# Task set
A: Render this sentence from the dredging history into Spanish: "Revenue from the company's worldwide work has approximated twenty percent per annum since 1993."
B: Print the specimen sheet entries from the line containing "name author: Britton" through the last line of those entries.

# Document extract
The Water Resources Development Act of 1986 (the so-called “Deep Ports” legislation) authorized deepening projects in major U.S. ports. This increased activity required Great Lakes to focus on deploying its equipment in the U.S. market from 1986 to 1992. However, by 1990, it was apparent that the newly authorized projects were not delivering the volume of work proposed, and that its contracts would be spread over a longer period of time. This, coupled with a weakening dollar, prompted Great Lakes to launch a renewed international marketing effort. In 1993, this marketing effort resulted in the award of a $115-million project at Doha, Qatar, followed in succeeding years by other successful projects in the Middle East, Denmark, Spain, Ghana, Egypt, India, Canada, Mexico, Chile, Argentina, Brazil and the Caribbean. Revenue from the company's worldwide work has approximated twenty percent per annum since 1993. The domestic market also produced major opportunities during this period, including major port expansions in Los Angeles/Long Beach Harbors and the Port of New York/New Jersey.

Recently, several large projects have been undertaken in the Kingdom of Bahrain, notably the construction of the Hidd Container Terminal, reclamation dredging for the construction of a new resort community at Durrat-al-Bahrain, and Diyaar al Muharraq, a reclamation project to build an island using some 80 million cubic meters of material to reclaim 6,000,000 square meters of new land.

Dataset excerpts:
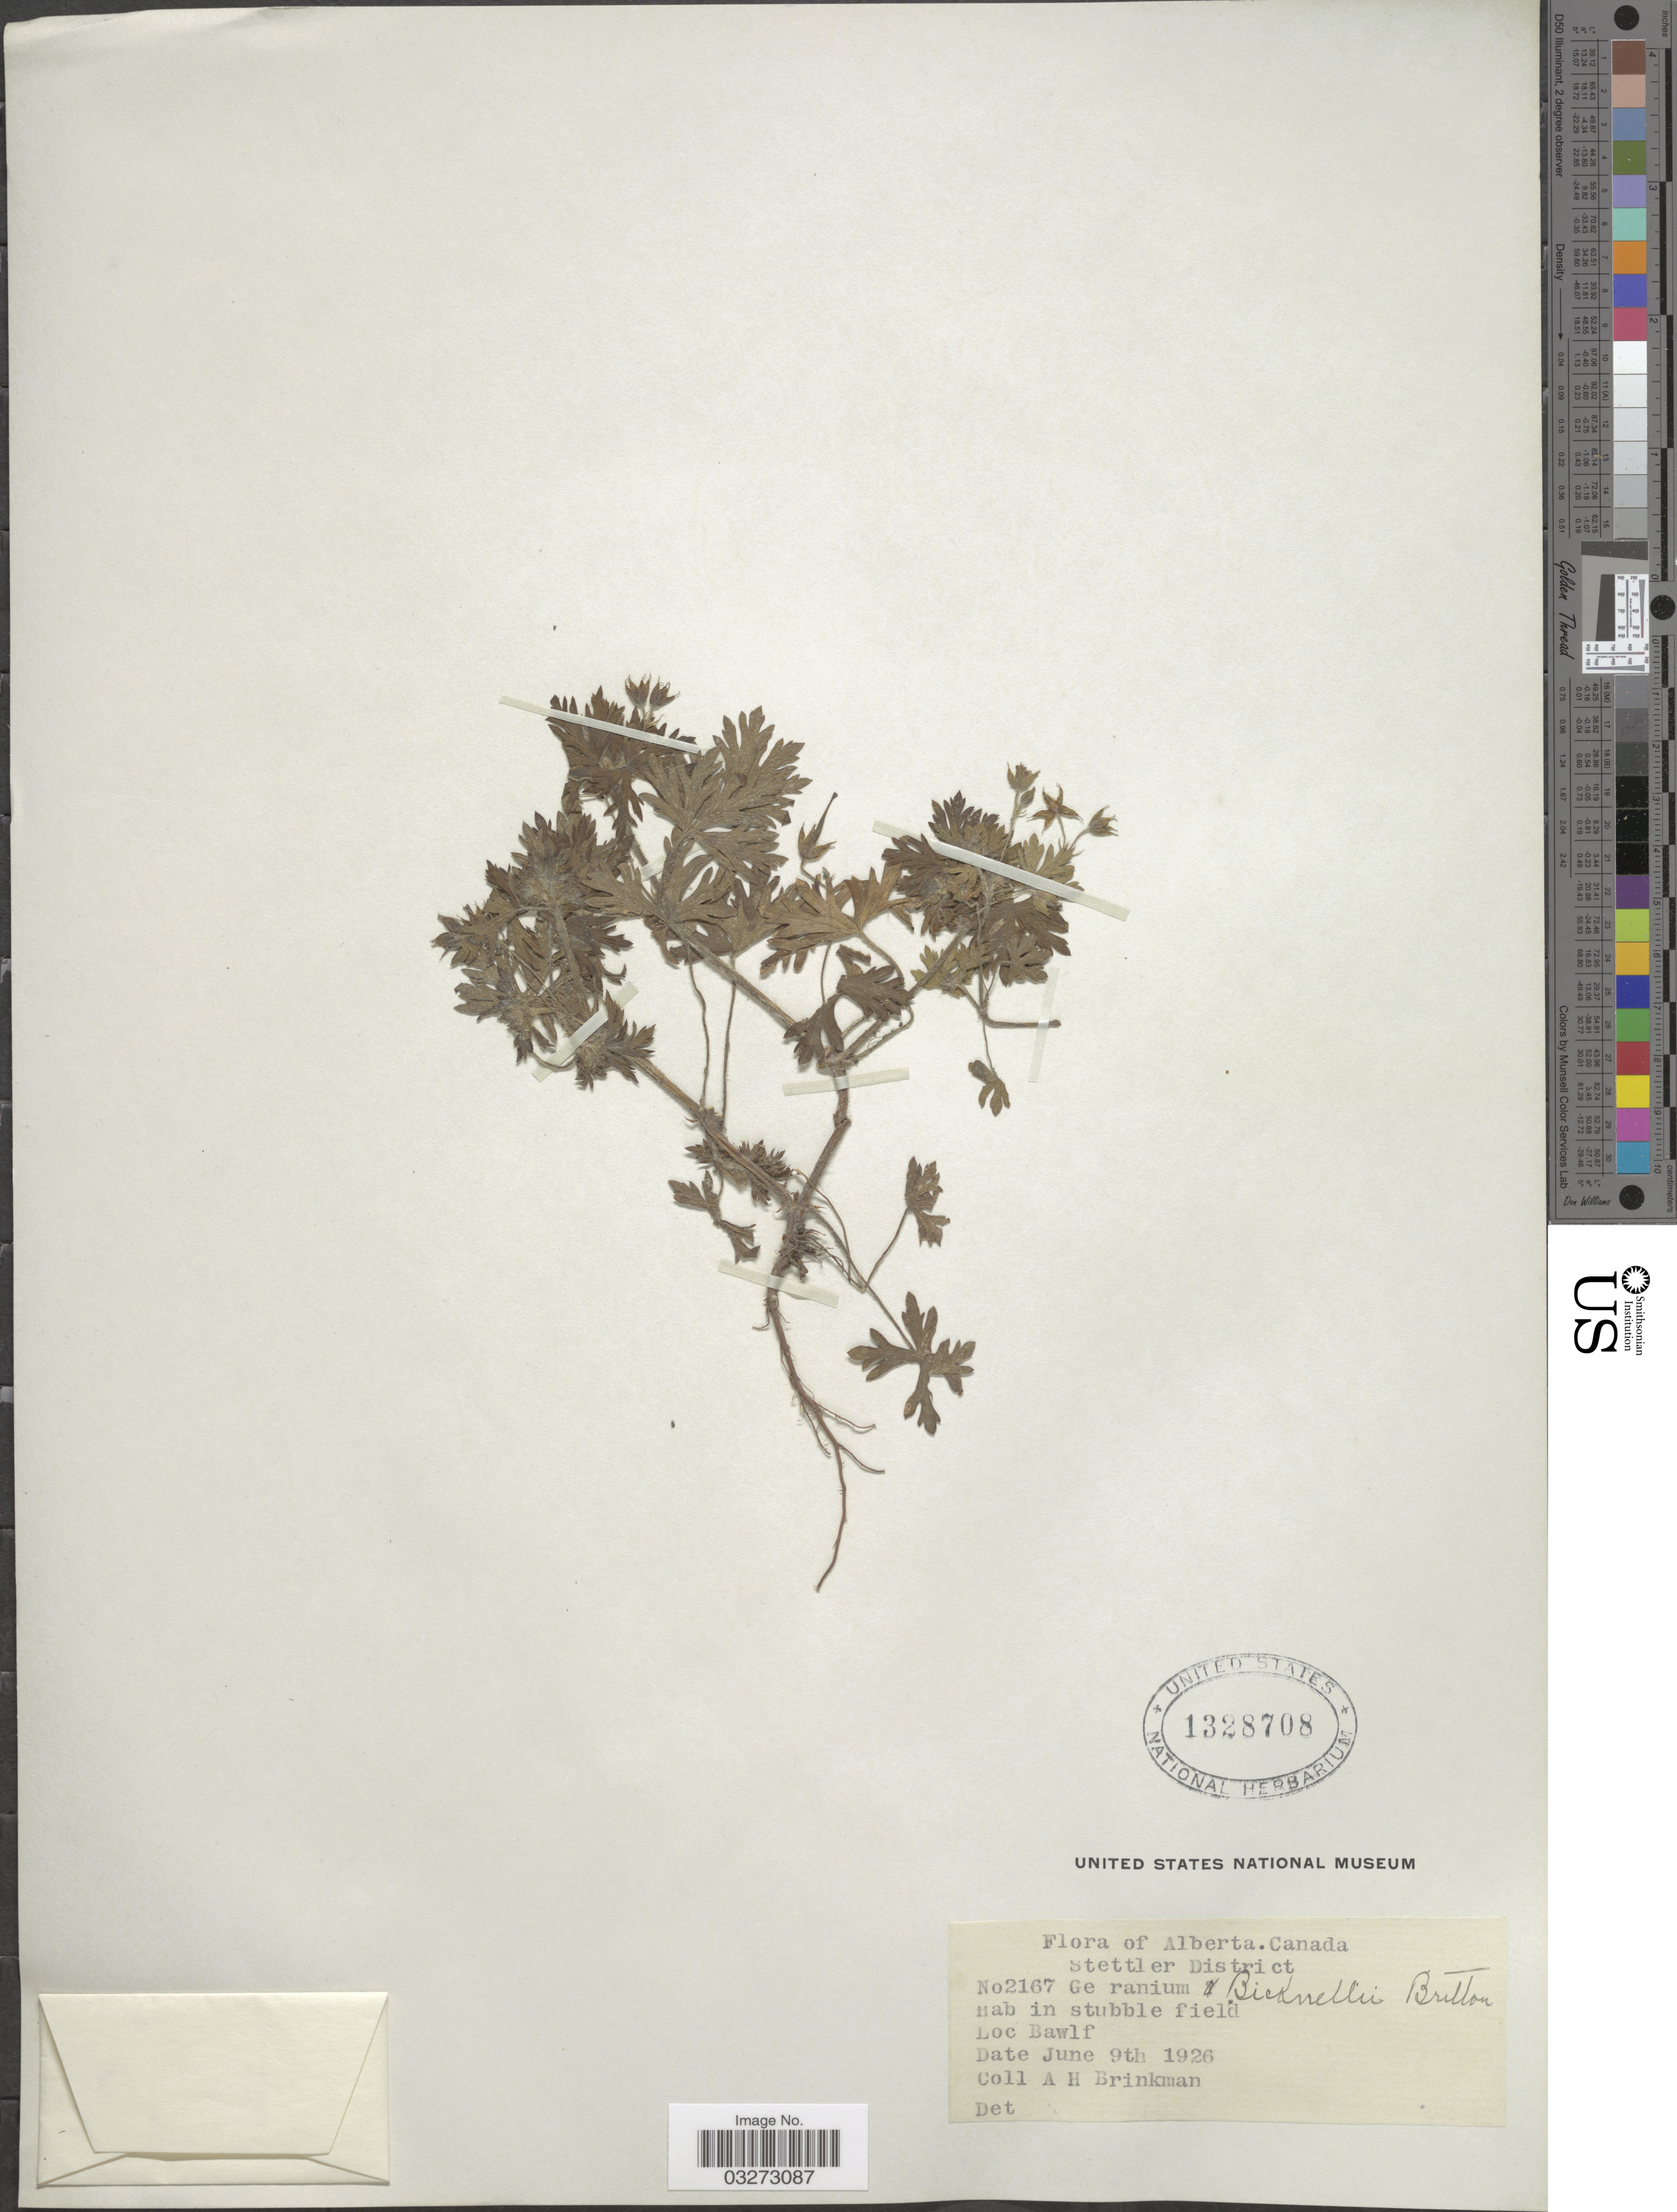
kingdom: Plantae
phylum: Tracheophyta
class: Magnoliopsida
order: Geraniales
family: Geraniaceae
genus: Geranium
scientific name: Geranium bicknellii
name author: Britton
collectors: A. Brinkman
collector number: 2167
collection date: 1926-06-09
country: Canada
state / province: Alberta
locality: Stettler District, Bawlf.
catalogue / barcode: US 1328708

# Answer list
A: Los ingresos procedentes del trabajo de la empresa en todo el mundo han rondado el veinte por ciento anual desde 1993.

B:
name author: Britton
collectors: A. Brinkman
collector number: 2167
collection date: 1926-06-09
country: Canada
state / province: Alberta
locality: Stettler District, Bawlf.
catalogue / barcode: US 1328708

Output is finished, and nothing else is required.